Directions: Change "Kista" to "Cyst" in the records, starting at the line that has "Testimoni Hipertensi" and stopping after the line that has "銀髮族關懷型聊天機器人與健康促進平台", and give back only those lines with everything else unchanged. Leave the pictures out of your answer.

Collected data

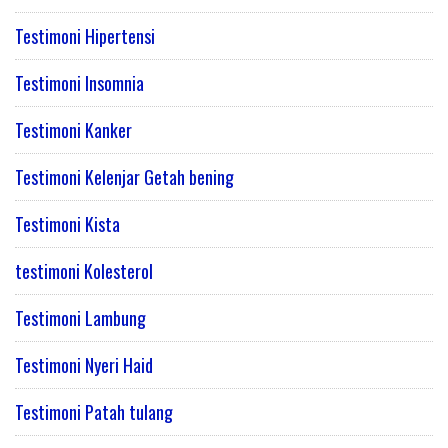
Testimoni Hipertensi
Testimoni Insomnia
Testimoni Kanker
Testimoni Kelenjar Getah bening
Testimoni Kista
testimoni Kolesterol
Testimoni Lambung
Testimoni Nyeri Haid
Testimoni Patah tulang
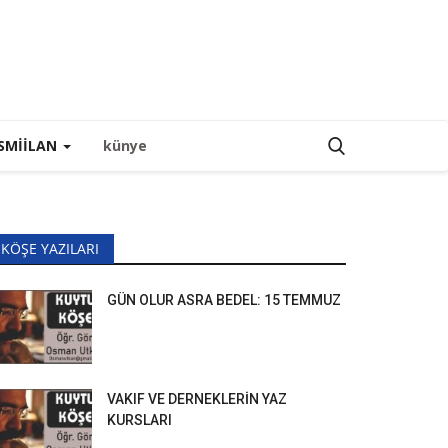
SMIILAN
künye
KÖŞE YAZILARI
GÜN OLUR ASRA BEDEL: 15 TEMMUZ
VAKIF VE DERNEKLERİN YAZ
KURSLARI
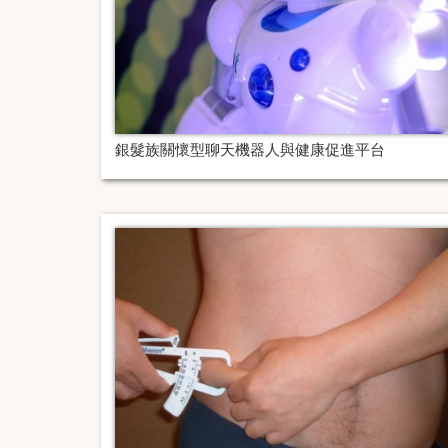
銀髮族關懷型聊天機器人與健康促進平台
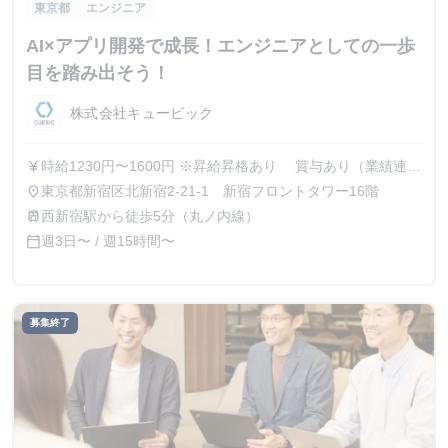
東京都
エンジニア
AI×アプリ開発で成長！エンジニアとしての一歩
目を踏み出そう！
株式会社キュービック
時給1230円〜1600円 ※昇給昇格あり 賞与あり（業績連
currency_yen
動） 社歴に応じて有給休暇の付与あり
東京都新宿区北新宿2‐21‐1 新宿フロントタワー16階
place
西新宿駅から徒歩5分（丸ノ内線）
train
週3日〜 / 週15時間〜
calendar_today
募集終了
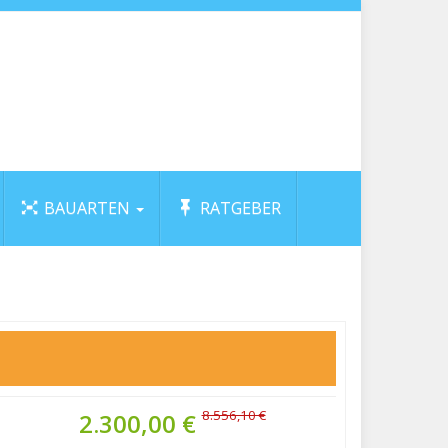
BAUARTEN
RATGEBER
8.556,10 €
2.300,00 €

==

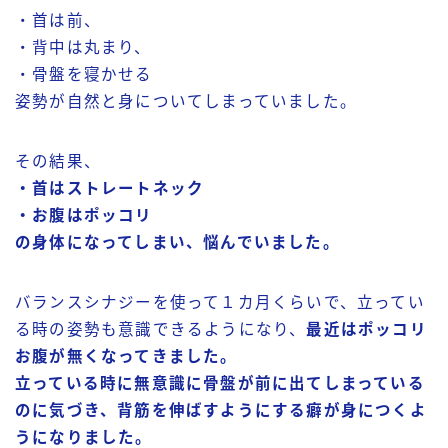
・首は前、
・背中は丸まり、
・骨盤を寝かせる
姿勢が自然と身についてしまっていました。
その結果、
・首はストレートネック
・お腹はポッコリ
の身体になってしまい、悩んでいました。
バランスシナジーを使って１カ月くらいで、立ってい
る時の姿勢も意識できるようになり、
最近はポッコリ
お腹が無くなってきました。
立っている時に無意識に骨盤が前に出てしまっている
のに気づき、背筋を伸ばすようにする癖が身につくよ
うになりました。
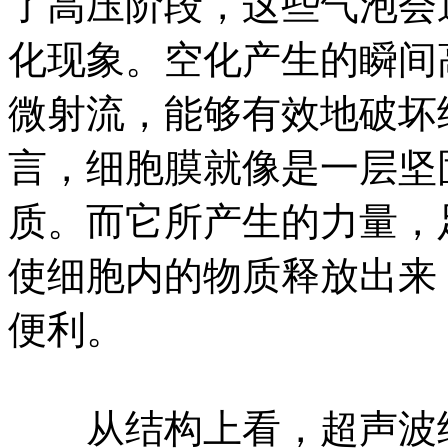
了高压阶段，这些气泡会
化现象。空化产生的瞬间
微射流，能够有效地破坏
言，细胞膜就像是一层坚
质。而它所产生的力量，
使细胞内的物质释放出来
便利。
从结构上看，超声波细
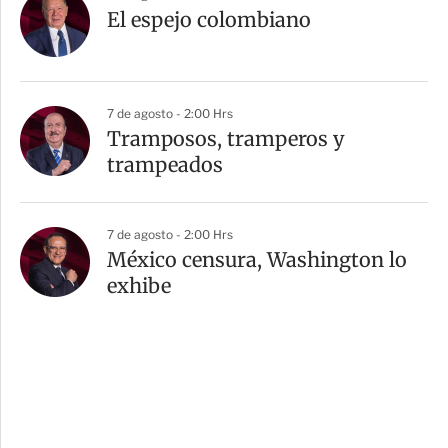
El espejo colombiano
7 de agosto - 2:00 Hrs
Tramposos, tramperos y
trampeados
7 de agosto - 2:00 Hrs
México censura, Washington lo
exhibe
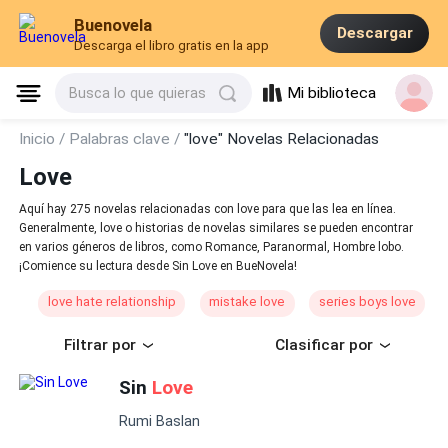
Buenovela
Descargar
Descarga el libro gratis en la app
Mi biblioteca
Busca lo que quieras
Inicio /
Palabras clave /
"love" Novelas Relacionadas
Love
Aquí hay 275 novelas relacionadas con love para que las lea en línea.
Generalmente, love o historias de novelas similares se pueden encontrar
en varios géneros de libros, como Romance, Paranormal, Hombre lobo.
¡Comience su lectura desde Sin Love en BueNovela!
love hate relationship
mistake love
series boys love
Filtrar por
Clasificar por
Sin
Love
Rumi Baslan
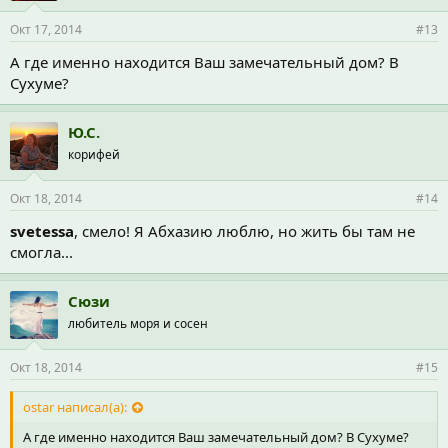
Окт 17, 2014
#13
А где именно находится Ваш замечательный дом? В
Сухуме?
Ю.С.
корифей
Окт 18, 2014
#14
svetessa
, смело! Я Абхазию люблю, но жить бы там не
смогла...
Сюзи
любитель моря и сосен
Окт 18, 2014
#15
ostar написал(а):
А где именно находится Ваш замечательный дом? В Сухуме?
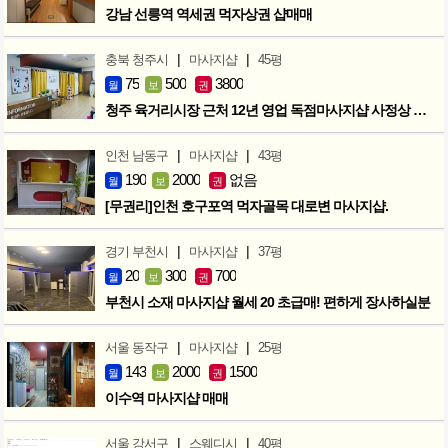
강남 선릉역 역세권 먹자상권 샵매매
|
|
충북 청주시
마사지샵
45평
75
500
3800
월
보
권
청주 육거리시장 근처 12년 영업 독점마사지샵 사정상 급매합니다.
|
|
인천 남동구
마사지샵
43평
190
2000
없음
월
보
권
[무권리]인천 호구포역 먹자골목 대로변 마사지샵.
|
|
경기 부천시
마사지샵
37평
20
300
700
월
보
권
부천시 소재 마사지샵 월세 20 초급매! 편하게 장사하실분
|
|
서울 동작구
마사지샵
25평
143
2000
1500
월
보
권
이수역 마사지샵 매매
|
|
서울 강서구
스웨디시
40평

Task answer:
Testimoni Hipertensi
Testimoni Insomnia
Testimoni Kanker
Testimoni Kelenjar Getah bening
Testimoni Cyst
testimoni Kolesterol
Testimoni Lambung
Testimoni Nyeri Haid
Testimoni Patah tulang
SMIILAN
künye
KÖŞE YAZILARI
GÜN OLUR ASRA BEDEL: 15 TEMMUZ
VAKIF VE DERNEKLERİN YAZ
KURSLARI
銀髮族關懷型聊天機器人與健康促進平台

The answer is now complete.